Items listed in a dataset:
*** Block opens ***

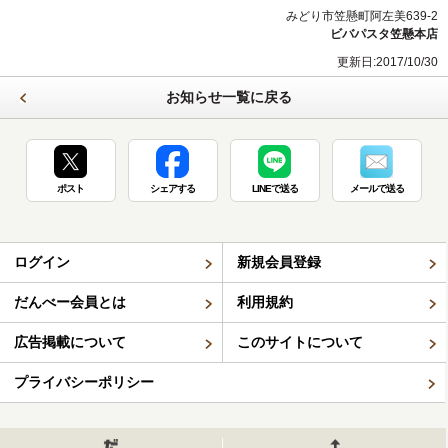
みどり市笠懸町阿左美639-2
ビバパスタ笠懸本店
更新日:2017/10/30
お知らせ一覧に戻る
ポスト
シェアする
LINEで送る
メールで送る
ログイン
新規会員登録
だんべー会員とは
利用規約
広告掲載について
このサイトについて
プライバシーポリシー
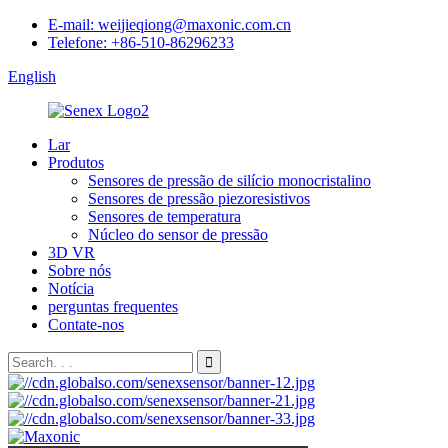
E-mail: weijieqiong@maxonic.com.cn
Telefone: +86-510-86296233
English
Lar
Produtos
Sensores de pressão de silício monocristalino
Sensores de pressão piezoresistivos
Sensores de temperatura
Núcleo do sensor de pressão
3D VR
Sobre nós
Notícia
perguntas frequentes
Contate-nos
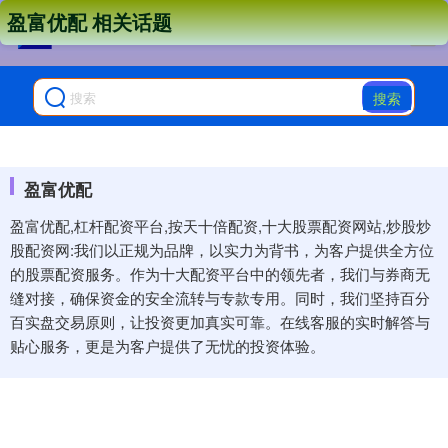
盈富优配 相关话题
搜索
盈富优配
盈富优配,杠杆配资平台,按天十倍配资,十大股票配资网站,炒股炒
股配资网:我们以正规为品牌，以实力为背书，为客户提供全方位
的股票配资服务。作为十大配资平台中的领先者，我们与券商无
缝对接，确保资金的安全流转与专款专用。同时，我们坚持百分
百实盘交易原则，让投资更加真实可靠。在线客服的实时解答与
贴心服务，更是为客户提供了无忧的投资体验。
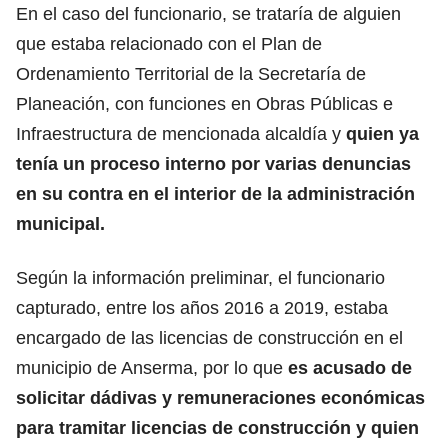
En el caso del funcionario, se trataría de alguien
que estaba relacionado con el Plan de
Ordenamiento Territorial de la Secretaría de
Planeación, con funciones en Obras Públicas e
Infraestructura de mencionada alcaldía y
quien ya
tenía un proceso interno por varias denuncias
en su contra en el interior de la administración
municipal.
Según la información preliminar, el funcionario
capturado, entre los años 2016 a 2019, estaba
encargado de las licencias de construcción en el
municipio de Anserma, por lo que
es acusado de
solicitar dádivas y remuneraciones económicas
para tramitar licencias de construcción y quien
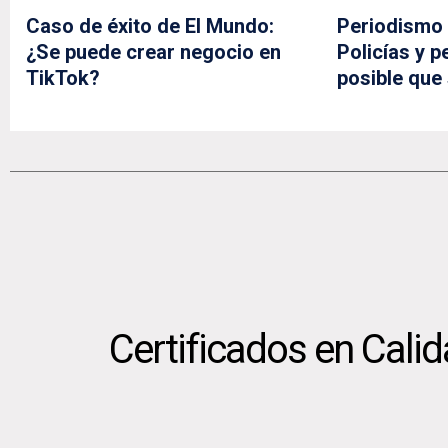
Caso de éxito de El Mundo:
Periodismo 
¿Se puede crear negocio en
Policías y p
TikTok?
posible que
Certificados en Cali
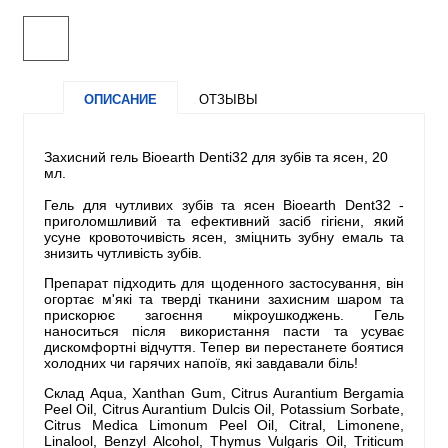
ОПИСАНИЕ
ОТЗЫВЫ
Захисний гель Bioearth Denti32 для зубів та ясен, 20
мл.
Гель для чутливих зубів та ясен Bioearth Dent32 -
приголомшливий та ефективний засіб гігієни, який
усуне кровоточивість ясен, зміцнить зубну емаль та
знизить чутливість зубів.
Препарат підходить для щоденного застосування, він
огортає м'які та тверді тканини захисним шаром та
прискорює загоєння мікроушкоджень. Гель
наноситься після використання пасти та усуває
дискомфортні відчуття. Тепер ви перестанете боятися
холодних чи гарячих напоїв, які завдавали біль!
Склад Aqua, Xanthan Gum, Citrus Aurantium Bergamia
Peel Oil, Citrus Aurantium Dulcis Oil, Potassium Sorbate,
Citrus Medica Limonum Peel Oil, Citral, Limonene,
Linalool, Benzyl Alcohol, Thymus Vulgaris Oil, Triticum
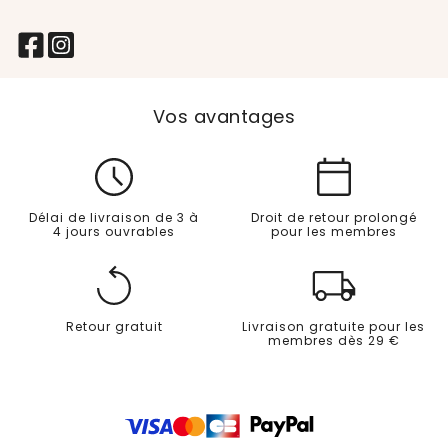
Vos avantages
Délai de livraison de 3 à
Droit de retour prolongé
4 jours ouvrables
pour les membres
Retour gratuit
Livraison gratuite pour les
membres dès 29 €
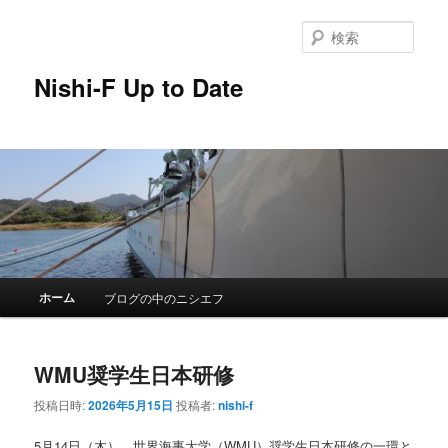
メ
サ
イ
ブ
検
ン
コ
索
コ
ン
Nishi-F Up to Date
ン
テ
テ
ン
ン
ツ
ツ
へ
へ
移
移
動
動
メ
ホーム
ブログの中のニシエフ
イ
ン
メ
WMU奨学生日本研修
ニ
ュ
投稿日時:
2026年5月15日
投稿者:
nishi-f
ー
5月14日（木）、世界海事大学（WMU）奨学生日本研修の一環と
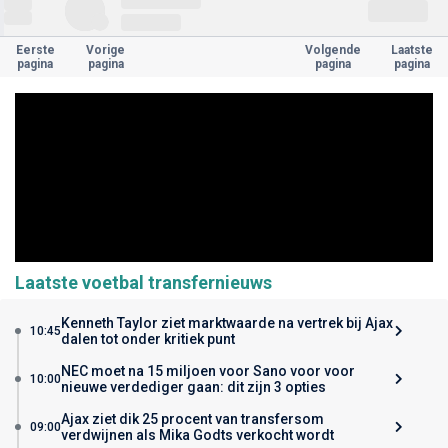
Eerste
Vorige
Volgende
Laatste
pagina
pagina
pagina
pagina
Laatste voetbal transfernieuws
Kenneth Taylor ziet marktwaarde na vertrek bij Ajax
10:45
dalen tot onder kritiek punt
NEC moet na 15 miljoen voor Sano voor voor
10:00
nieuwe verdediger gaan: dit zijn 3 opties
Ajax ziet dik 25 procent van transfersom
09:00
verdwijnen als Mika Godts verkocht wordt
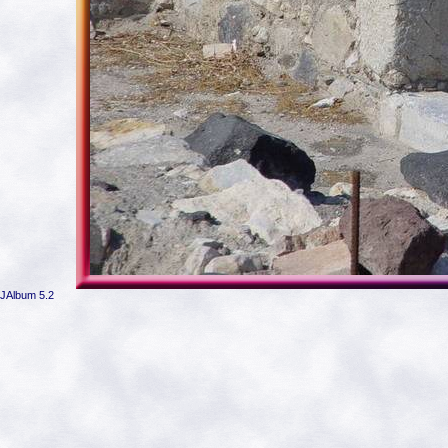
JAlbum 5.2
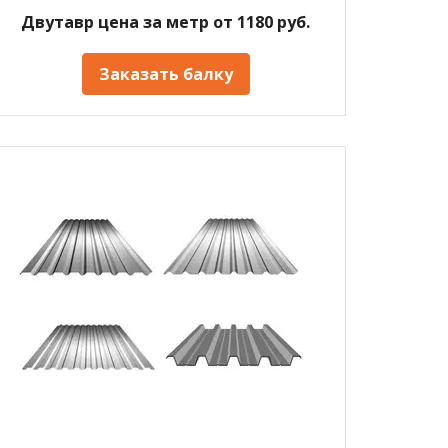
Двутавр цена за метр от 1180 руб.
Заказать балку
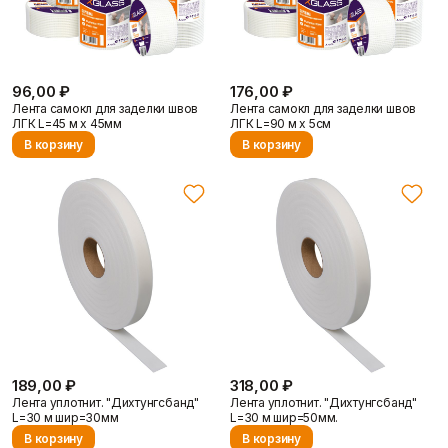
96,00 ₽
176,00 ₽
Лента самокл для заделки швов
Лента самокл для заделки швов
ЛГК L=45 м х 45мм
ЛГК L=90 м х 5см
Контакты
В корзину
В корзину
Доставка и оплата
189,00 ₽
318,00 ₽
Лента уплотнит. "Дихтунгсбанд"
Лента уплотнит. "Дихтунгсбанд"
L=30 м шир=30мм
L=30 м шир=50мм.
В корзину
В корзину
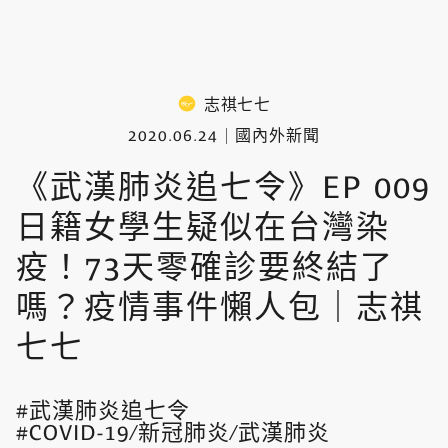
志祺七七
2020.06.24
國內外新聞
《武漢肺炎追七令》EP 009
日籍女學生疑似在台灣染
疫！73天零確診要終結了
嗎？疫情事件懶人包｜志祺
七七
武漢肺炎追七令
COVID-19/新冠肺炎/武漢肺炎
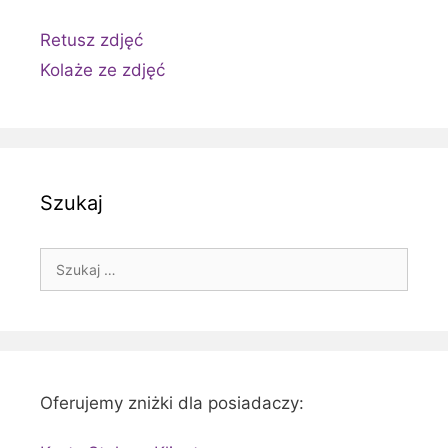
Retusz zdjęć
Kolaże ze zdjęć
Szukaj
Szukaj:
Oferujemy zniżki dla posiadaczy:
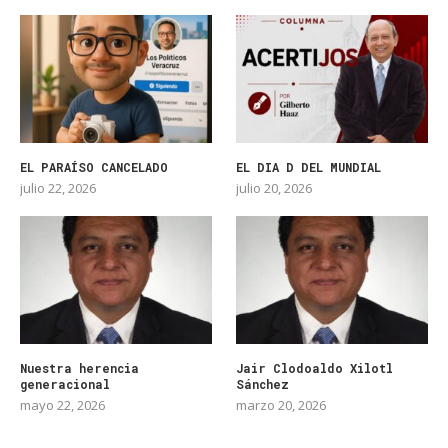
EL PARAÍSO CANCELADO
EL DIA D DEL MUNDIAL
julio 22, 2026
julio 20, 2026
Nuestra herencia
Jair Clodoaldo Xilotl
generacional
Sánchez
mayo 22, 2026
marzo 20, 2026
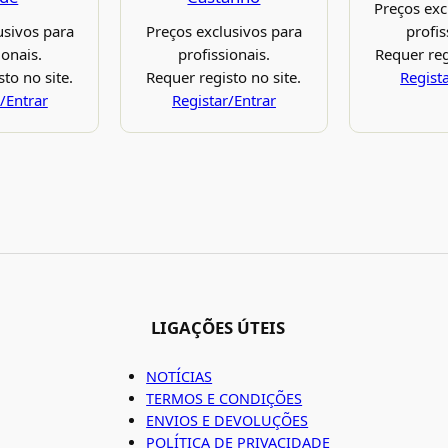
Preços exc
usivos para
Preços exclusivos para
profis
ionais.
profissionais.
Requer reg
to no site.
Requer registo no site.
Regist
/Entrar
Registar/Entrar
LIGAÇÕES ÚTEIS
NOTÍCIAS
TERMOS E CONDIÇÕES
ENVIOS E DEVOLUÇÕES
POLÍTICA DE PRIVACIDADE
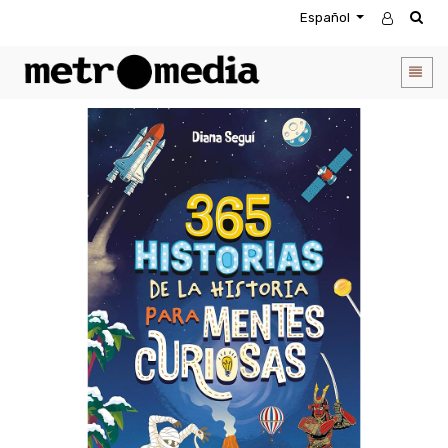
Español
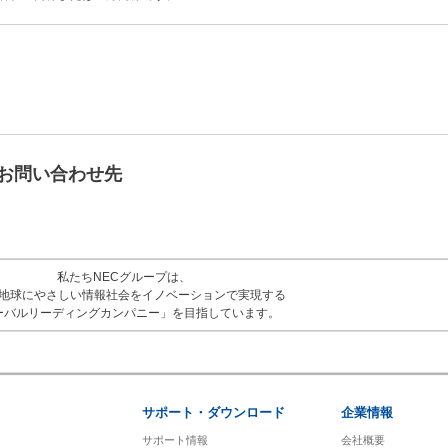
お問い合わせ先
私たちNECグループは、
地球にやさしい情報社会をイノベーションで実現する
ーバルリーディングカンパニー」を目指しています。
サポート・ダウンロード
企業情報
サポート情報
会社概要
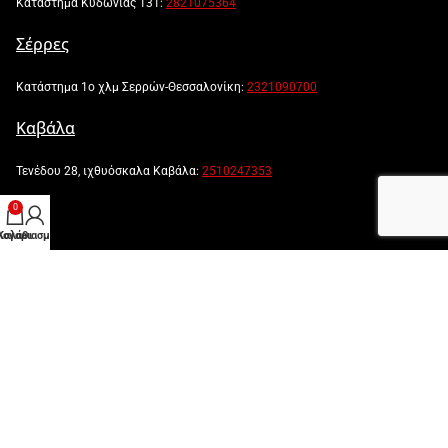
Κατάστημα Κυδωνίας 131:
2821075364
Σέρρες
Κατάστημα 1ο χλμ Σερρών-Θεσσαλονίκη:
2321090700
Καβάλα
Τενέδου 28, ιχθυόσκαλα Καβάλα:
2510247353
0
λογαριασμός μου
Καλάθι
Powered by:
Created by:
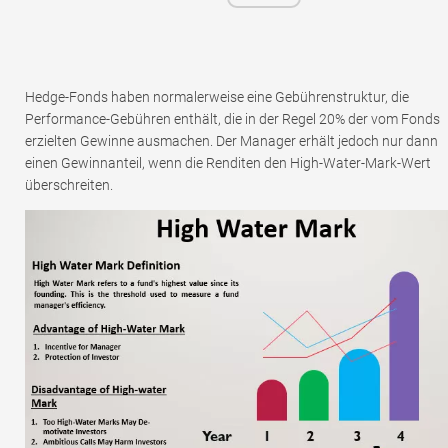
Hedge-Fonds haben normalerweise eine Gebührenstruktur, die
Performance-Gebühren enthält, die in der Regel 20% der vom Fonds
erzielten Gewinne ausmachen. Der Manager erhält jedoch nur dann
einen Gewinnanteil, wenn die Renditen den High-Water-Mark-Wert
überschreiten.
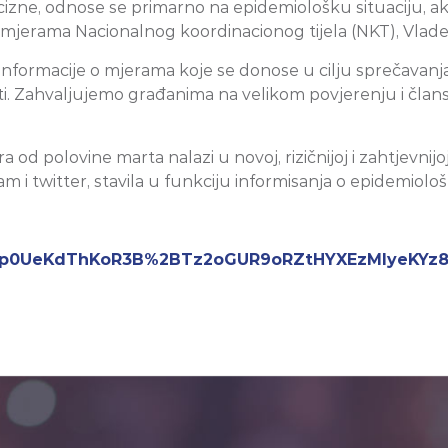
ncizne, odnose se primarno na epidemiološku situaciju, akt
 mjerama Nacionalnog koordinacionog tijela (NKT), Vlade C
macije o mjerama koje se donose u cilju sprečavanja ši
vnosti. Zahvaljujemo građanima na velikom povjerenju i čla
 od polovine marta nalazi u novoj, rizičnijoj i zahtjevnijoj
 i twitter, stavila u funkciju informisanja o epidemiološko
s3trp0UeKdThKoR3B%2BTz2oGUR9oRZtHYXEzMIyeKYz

*** Block closes ***

### YOUR TASK
Looking at the entries above, find how many lines include the word "Citrus" and write that number alone.

### RESULT OF THIS EXERCISE
3